Understanding the purpose of Kegels, along with how to do them properly, may help you get the most out of these therapeutic exercises. 

What Are Kegel Exercises? 

Kegels strengthen the pelvic floor muscles that help support the pelvic organs — including the bladder, vagina, rectum and uterus. They’re named after Arnold Kegel, the physician who invented them in 1948. 

When the muscles and ligaments that make up the pelvic floor are stretched or weakened, as a result of childbirth, family history, aging or menopause, the organs above them may be affected. This can lead to pelvic floor disorders like incontinence or pelvic organ prolapse. Kegels can help rebuild and repair the pelvic floor muscles, potentially helping to treat or prevent pelvic floor disorders. 

How To Kegel

The great thing about Kegels is that they can be done any time — lying in bed at night, sitting at your desk at work, standing in line at the grocery store — and are quite simple once you get the hang of them. 

Here’s how Kegels are done: 

  • First, find the right muscles. Experts recommend squeezing the muscles you would use if you’re trying to stop yourself from passing gas. If you feel a “pulling” sensation in your pelvic region, you’re probably squeezing the right muscles. 

  • Be careful not to tighten other muscles (like those in your legs or stomach), and don’t hold your breath. 

  • Squeeze and hold for a count of five, then relax for a count of five. Repeat 10 to 15 times, at least three times every day. 

Consistency Is Key 

Just like any other muscles in your body, the muscles that make up your pelvic floor get stronger when you use them and weaker when you don’t. Just doing a Kegel or two every now and then isn’t going to do much for your pelvic floor but committing to five minutes a day performing three sets of 10 to 15 Kegels can make a big difference.
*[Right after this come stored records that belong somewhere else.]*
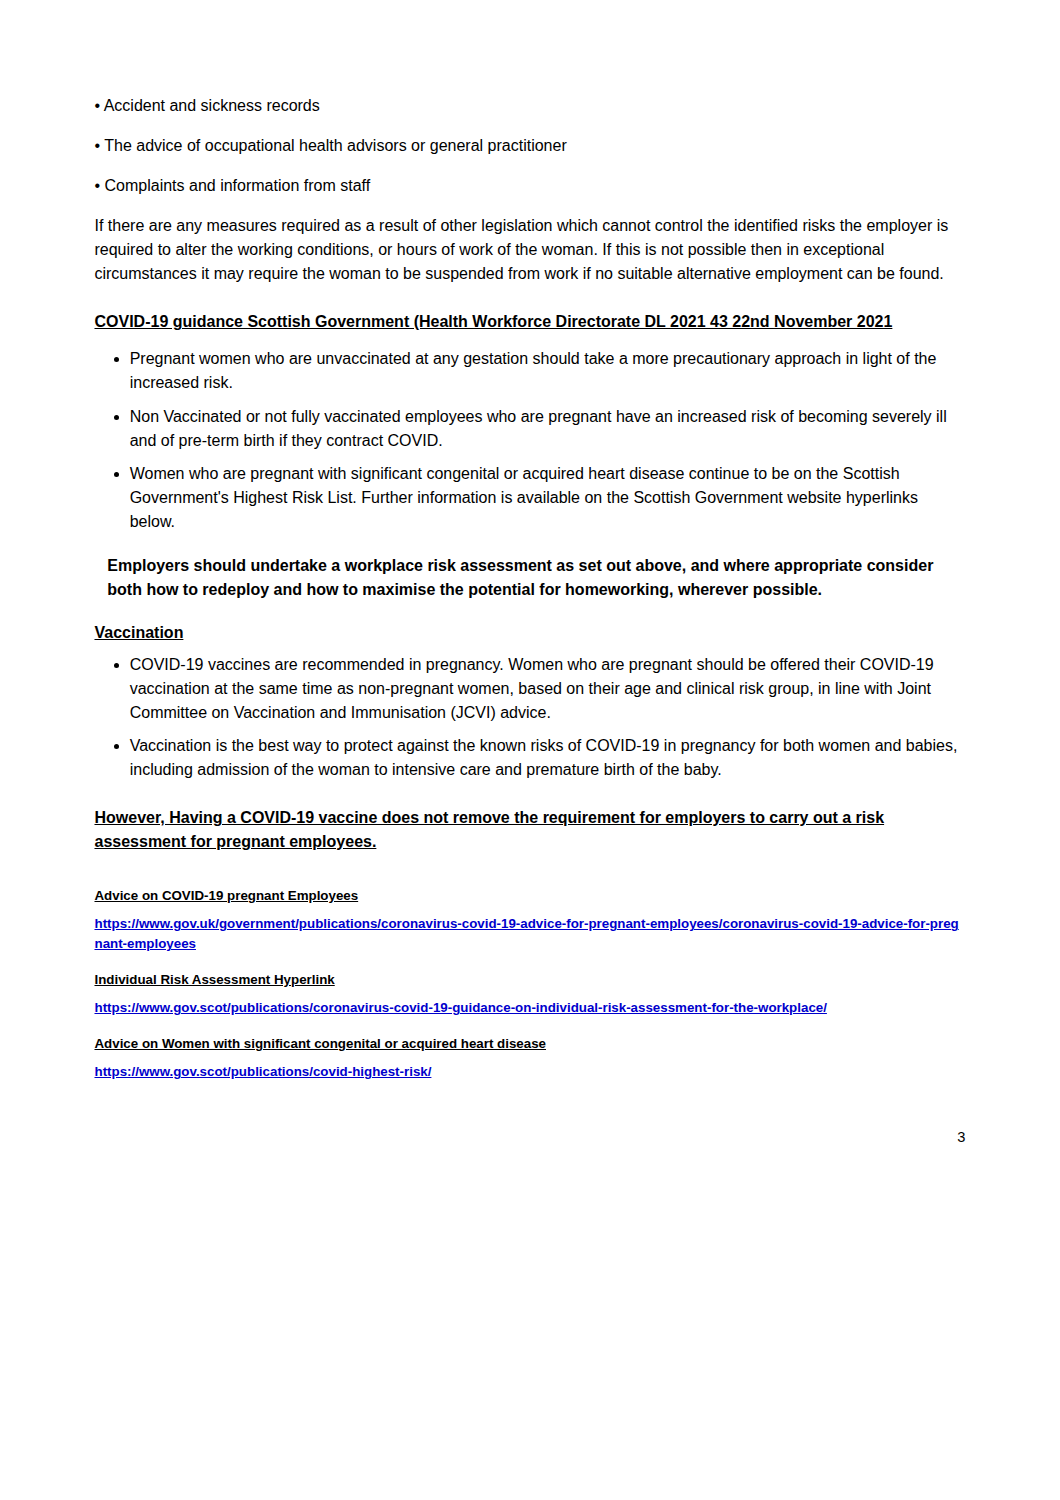• Accident and sickness records
• The advice of occupational health advisors or general practitioner
• Complaints and information from staff
If there are any measures required as a result of other legislation which cannot control the identified risks the employer is required to alter the working conditions, or hours of work of the woman. If this is not possible then in exceptional circumstances it may require the woman to be suspended from work if no suitable alternative employment can be found.
COVID-19 guidance Scottish Government (Health Workforce Directorate DL 2021 43 22nd November 2021
Pregnant women who are unvaccinated at any gestation should take a more precautionary approach in light of the increased risk.
Non Vaccinated or not fully vaccinated employees who are pregnant have an increased risk of becoming severely ill and of pre-term birth if they contract COVID.
Women who are pregnant with significant congenital or acquired heart disease continue to be on the Scottish Government's Highest Risk List. Further information is available on the Scottish Government website hyperlinks below.
Employers should undertake a workplace risk assessment as set out above, and where appropriate consider both how to redeploy and how to maximise the potential for homeworking, wherever possible.
Vaccination
COVID-19 vaccines are recommended in pregnancy. Women who are pregnant should be offered their COVID-19 vaccination at the same time as non-pregnant women, based on their age and clinical risk group, in line with Joint Committee on Vaccination and Immunisation (JCVI) advice.
Vaccination is the best way to protect against the known risks of COVID-19 in pregnancy for both women and babies, including admission of the woman to intensive care and premature birth of the baby.
However, Having a COVID-19 vaccine does not remove the requirement for employers to carry out a risk assessment for pregnant employees.
Advice on COVID-19 pregnant Employees
https://www.gov.uk/government/publications/coronavirus-covid-19-advice-for-pregnant-employees/coronavirus-covid-19-advice-for-pregnant-employees
Individual Risk Assessment Hyperlink
https://www.gov.scot/publications/coronavirus-covid-19-guidance-on-individual-risk-assessment-for-the-workplace/
Advice on Women with significant congenital or acquired heart disease
https://www.gov.scot/publications/covid-highest-risk/
3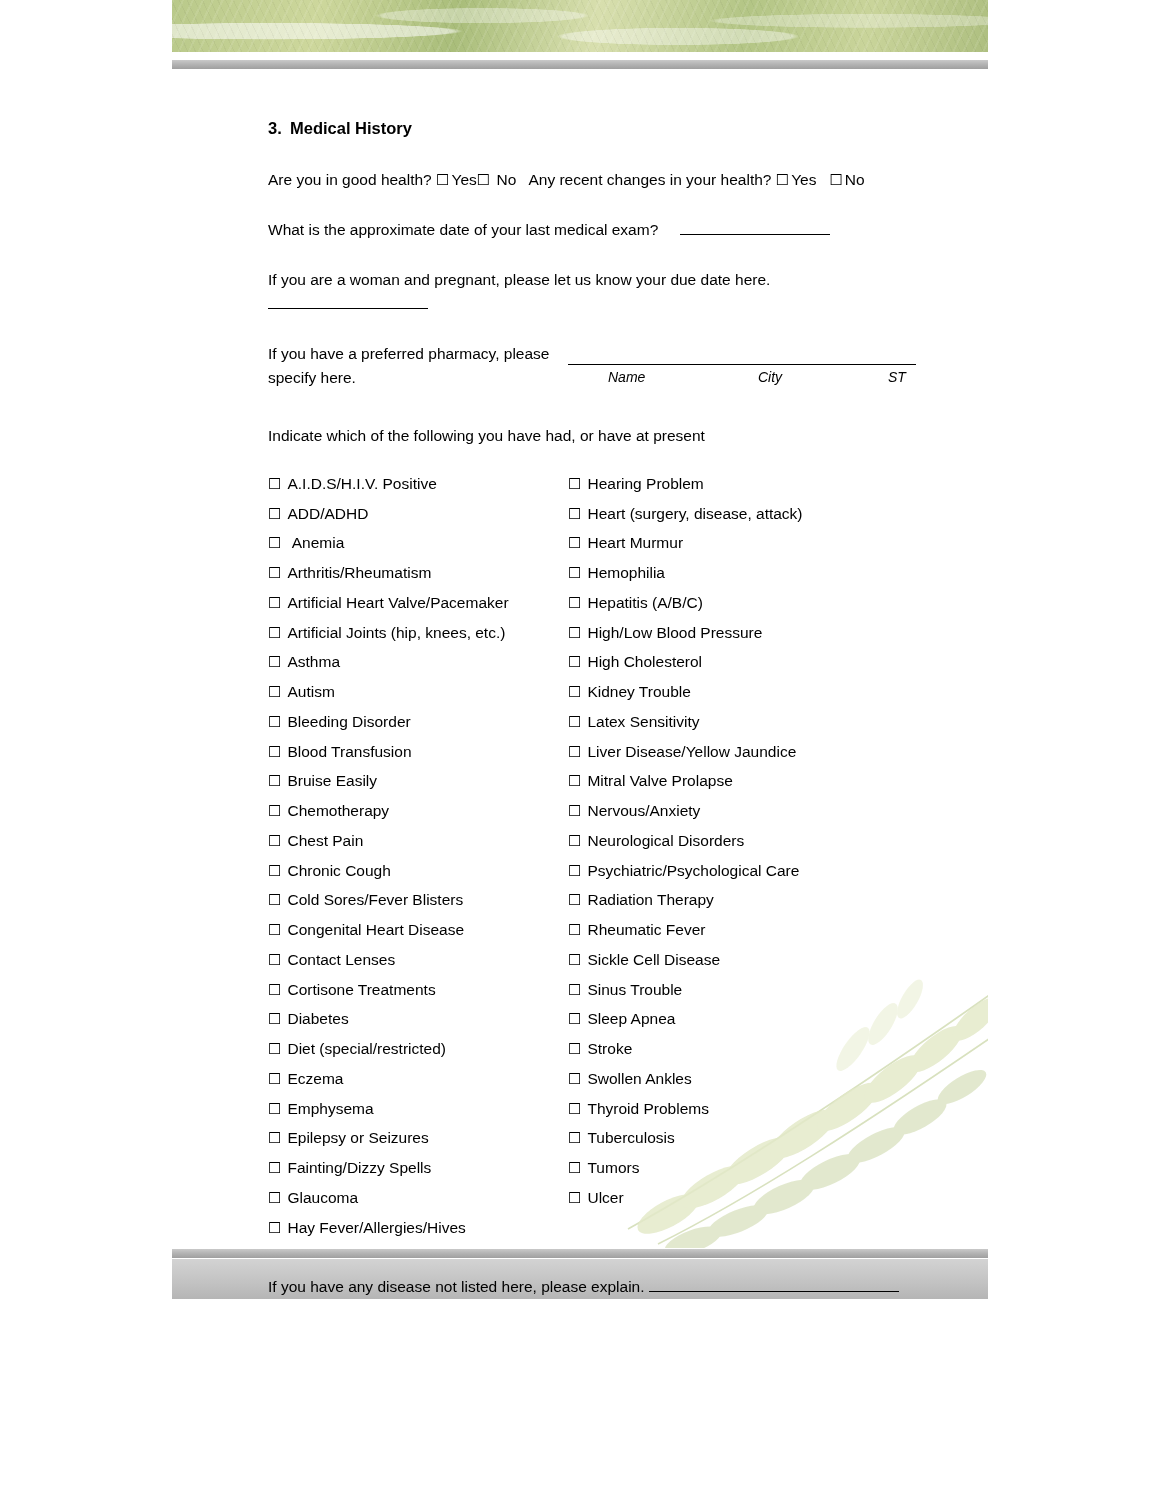3. Medical History
Are you in good health? ☐Yes☐ No Any recent changes in your health? ☐Yes ☐No
What is the approximate date of your last medical exam?
If you are a woman and pregnant, please let us know your due date here.
If you have a preferred pharmacy, please specify here.
Name City ST
Indicate which of the following you have had, or have at present
☐A.I.D.S/H.I.V. Positive
☐ADD/ADHD
☐ Anemia
☐Arthritis/Rheumatism
☐Artificial Heart Valve/Pacemaker
☐Artificial Joints (hip, knees, etc.)
☐Asthma
☐Autism
☐Bleeding Disorder
☐Blood Transfusion
☐Bruise Easily
☐Chemotherapy
☐Chest Pain
☐Chronic Cough
☐Cold Sores/Fever Blisters
☐Congenital Heart Disease
☐Contact Lenses
☐Cortisone Treatments
☐Diabetes
☐Diet (special/restricted)
☐Eczema
☐Emphysema
☐Epilepsy or Seizures
☐Fainting/Dizzy Spells
☐Glaucoma
☐Hay Fever/Allergies/Hives
☐Hearing Problem
☐Heart (surgery, disease, attack)
☐Heart Murmur
☐Hemophilia
☐Hepatitis (A/B/C)
☐High/Low Blood Pressure
☐High Cholesterol
☐Kidney Trouble
☐Latex Sensitivity
☐Liver Disease/Yellow Jaundice
☐Mitral Valve Prolapse
☐Nervous/Anxiety
☐Neurological Disorders
☐Psychiatric/Psychological Care
☐Radiation Therapy
☐Rheumatic Fever
☐Sickle Cell Disease
☐Sinus Trouble
☐Sleep Apnea
☐Stroke
☐Swollen Ankles
☐Thyroid Problems
☐Tuberculosis
☐Tumors
☐Ulcer
If you have any disease not listed here, please explain.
Many women with pelvic floor problems like urinary incontinence (involuntary leakage of urine) see improvement in three to six weeks. 

Consistent Kegels may even stop pelvic floor problems before they start. A review of several studies found women who did Kegels before getting pregnant reduced their risk of incontinence both during and after pregnancy. 

Kegel Questions? Talk to Your Doctor 

If you’re worried about remembering to do your Kegels regularly, you can download a smartphone app that allows you to set reminders in addition to providing information and support. 

Still not sure how to do Kegels correctly? Don’t hesitate to reach out to your doctor. With a little professional guidance and a lot of practice, you’ll be amazed at your ability to master this powerfully therapeutic exercise. 

If Kegel exercises do not help improve your symptoms, check with your OB-GYN or primary care physician for a referral to a urogynecologist.